• **Task details**:
Report the number of lines in the data below where the string "distance" shows up, and only that number.

(Stored items)
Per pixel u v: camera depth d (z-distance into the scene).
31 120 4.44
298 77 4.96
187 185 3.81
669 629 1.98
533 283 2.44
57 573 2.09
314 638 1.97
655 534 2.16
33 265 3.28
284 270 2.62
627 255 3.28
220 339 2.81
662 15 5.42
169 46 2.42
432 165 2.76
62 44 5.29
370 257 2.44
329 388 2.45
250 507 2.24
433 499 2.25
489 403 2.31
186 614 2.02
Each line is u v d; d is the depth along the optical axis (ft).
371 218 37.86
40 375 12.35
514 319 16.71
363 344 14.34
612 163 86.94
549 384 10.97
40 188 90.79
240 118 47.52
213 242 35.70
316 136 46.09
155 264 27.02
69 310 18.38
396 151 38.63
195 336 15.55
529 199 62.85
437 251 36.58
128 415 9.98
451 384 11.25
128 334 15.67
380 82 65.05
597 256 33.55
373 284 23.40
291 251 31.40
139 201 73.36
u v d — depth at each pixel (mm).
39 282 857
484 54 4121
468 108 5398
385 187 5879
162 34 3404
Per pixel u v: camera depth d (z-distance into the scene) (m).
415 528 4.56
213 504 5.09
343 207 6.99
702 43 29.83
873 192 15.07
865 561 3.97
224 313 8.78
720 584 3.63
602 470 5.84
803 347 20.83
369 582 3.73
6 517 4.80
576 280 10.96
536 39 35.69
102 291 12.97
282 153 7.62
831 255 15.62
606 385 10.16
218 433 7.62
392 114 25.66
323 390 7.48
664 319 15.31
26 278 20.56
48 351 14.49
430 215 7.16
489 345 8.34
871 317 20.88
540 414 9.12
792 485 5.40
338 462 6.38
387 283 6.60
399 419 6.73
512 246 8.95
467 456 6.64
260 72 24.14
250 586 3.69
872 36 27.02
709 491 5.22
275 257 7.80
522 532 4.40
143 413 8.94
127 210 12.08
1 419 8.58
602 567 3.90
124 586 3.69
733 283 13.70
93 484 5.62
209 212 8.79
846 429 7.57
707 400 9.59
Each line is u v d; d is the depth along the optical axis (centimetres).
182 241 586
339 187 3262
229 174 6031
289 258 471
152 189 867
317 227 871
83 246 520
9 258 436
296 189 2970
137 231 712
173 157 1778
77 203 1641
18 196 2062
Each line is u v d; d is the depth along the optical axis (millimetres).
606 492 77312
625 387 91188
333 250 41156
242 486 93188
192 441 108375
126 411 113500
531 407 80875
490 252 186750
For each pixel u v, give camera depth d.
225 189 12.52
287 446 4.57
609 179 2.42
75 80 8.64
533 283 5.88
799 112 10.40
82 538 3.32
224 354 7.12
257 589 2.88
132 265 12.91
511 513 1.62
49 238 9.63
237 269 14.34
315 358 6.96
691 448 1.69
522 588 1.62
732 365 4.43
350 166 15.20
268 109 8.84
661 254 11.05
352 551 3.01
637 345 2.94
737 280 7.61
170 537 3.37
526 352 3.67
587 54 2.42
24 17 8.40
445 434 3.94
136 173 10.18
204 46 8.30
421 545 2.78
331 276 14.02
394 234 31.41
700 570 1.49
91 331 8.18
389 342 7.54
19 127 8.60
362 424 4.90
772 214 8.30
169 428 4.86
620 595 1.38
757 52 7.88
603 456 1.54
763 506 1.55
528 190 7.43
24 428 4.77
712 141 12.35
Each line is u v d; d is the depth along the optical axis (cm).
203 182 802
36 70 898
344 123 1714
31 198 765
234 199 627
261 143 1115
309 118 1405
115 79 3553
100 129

• **Result below**:
2